View Full Version : Get size of string? (not what you think!)
Krupski
December 6th, 2009, 02:48 AM
Hi all,
I have a small function that I use for line reading from STDIN or from files.
Anyway, I decided to modify the function so that instead of using a hard coded buffer size, it would dynamically allocate the space required.
It works except I ran into one snag that I can't seem to figure out (see code below).
If I manually set 'n' to a number, it works. But what I WANT to do is get the size of the incoming buffer ('str') and use that instead.
I tried "strlen(str)" and "sizeof(str)" then sat back and laughed at myself for my foolishness... then I realized that I don't know HOW to determine what size has been allocated for 'str'.
So, oh kind and wise gurus of the C programming language... what the heck should I do?
Thanks!!!
-- Roger
// read a line from "file" and return the string with any
// carriage return or linefeed removed, null terminated.
// also return the numeric value of the input if it's
// numeric and 1, 0 or -1 for yes/no/failed
int readln(FILE *fp, long double *dnum, long int *inum, char *str)

> Things to do:
A: In the forum post, which two expressions did the poster try before realizing they could not tell how much space had been allocated for 'str'?
B: Extract everything in the forum post from "If I manually" down to "allocated for 'str'.".
C: List every parameter of the readln function declared in the forum post.
The material comes from a separate source and has no connection to the forum post.

> Information supplied:
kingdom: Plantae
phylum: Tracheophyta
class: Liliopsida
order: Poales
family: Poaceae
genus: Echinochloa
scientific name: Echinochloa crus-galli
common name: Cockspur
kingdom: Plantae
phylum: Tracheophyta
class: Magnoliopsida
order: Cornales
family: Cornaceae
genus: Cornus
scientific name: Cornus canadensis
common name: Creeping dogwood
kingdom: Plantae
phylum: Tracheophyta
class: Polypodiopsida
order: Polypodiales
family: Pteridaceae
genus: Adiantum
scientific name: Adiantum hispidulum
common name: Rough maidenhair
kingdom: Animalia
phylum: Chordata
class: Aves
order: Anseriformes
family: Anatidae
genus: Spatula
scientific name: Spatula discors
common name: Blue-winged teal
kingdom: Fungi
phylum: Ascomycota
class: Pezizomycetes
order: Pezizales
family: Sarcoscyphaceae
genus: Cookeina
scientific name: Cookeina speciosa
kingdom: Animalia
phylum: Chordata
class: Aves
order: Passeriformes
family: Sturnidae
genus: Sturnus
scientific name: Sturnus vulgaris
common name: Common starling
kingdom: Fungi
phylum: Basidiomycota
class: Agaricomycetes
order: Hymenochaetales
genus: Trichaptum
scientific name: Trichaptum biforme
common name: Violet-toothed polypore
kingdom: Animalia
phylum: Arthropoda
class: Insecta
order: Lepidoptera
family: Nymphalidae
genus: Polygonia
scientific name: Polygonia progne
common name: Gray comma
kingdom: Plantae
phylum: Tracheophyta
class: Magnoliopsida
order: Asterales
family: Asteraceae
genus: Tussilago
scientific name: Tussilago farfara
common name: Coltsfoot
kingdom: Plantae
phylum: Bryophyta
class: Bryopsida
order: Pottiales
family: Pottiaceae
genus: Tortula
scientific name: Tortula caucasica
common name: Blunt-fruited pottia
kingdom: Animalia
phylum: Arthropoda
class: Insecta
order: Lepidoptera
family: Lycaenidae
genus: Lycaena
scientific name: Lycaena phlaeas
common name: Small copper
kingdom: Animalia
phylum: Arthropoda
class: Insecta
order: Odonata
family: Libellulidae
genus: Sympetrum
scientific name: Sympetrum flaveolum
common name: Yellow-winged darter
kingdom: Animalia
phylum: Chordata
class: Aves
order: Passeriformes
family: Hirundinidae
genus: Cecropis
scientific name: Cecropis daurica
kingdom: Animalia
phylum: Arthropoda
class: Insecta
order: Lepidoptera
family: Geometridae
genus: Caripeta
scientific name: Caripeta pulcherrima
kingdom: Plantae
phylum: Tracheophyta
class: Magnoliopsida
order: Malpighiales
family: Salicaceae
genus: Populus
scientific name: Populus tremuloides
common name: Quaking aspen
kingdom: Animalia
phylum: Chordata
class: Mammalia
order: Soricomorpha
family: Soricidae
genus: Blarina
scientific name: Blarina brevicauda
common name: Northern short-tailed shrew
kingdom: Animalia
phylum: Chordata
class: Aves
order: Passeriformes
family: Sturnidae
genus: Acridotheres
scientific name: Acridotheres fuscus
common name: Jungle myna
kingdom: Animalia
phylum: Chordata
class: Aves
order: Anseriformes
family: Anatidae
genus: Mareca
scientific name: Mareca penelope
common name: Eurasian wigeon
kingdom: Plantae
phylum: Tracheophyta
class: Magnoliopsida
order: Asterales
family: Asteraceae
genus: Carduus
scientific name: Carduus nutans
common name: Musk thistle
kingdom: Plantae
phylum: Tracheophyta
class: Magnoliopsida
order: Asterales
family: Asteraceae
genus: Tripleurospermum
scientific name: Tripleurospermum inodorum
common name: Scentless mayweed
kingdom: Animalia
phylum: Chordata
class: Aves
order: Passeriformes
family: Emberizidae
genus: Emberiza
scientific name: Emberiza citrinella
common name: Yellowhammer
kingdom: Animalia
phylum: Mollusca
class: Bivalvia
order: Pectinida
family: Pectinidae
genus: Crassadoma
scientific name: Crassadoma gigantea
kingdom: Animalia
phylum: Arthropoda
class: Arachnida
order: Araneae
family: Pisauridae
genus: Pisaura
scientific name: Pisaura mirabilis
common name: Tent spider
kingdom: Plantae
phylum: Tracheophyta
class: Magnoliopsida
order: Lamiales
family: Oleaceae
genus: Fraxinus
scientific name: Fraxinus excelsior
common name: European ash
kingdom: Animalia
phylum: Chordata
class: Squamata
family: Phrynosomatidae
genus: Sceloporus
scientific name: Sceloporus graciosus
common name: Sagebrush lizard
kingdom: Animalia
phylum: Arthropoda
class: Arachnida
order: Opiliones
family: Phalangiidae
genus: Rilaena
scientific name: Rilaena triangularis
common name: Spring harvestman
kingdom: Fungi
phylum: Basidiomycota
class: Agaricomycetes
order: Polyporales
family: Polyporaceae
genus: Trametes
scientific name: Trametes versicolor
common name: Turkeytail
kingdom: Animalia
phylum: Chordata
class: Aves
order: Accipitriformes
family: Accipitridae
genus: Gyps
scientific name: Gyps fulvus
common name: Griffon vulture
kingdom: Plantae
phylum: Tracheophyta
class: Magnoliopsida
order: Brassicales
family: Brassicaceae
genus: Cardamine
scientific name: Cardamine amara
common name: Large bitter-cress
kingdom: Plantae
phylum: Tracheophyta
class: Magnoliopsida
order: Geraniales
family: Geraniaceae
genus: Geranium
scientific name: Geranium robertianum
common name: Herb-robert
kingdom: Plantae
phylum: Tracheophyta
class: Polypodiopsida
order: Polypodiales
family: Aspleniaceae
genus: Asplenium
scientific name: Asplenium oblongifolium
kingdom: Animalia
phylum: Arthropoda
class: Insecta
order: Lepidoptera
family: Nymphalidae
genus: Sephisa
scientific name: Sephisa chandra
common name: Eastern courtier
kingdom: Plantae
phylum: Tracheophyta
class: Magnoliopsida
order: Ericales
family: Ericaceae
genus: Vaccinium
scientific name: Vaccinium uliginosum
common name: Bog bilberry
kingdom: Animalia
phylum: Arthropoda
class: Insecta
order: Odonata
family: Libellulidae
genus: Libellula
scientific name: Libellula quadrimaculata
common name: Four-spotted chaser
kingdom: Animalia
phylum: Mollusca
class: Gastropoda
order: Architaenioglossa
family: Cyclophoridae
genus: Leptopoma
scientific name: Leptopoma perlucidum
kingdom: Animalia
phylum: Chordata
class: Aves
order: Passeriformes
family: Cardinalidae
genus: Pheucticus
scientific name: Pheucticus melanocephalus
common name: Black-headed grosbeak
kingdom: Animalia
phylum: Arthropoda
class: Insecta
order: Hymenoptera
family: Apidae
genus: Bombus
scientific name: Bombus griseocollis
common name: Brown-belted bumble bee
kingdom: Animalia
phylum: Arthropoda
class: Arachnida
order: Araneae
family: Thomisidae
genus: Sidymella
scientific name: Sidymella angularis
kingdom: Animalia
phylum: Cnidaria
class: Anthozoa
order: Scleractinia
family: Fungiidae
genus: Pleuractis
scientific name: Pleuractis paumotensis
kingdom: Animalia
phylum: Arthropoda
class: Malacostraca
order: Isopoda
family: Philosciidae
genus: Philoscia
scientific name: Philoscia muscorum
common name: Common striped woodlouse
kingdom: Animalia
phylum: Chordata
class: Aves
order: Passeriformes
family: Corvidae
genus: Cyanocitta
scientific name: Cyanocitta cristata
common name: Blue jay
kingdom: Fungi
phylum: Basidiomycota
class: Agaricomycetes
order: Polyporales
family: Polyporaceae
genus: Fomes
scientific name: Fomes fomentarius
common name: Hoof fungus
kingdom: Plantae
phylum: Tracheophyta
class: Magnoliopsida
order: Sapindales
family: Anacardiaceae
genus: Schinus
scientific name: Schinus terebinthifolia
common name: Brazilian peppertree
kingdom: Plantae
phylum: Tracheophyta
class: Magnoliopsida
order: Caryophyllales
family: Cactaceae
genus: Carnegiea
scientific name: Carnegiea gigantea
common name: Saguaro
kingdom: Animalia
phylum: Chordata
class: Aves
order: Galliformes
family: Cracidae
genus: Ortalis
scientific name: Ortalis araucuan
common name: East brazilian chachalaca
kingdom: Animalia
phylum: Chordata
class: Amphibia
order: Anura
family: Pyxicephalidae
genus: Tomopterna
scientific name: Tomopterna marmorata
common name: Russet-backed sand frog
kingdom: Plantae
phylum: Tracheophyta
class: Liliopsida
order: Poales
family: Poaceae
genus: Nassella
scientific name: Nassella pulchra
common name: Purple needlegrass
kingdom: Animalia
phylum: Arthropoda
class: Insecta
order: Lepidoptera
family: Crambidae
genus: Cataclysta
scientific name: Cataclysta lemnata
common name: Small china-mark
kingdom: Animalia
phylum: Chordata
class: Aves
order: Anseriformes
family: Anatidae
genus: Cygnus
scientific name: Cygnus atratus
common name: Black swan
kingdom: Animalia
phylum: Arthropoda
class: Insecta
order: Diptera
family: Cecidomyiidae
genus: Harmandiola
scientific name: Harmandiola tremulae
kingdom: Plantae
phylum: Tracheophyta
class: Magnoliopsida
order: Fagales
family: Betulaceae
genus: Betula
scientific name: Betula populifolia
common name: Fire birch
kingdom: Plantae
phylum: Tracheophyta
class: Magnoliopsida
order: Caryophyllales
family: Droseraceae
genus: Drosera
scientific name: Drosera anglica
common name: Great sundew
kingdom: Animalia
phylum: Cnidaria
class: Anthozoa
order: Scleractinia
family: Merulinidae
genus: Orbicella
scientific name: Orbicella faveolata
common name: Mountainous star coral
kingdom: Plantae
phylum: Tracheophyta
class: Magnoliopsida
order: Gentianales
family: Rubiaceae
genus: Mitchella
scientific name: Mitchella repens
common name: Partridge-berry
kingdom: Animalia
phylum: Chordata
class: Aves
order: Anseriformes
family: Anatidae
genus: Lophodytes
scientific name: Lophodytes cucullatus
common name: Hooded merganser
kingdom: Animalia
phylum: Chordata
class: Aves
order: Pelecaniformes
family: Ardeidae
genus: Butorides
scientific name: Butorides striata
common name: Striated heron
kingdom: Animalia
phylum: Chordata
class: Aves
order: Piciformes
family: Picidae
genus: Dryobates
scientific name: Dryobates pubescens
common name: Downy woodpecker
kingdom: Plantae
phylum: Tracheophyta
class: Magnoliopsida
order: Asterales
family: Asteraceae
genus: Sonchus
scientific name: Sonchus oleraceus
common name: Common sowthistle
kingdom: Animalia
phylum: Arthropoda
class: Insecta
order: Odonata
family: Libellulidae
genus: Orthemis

> Solved problems:
A: strlen(str) and sizeof(str)

B:
If I manually set 'n' to a number, it works. But what I WANT to do is get the size of the incoming buffer ('str') and use that instead.
I tried "strlen(str)" and "sizeof(str)" then sat back and laughed at myself for my foolishness... then I realized that I don't know HOW to determine what size has been allocated for 'str'.

C:
FILE *fp
long double *dnum
long int *inum
char *str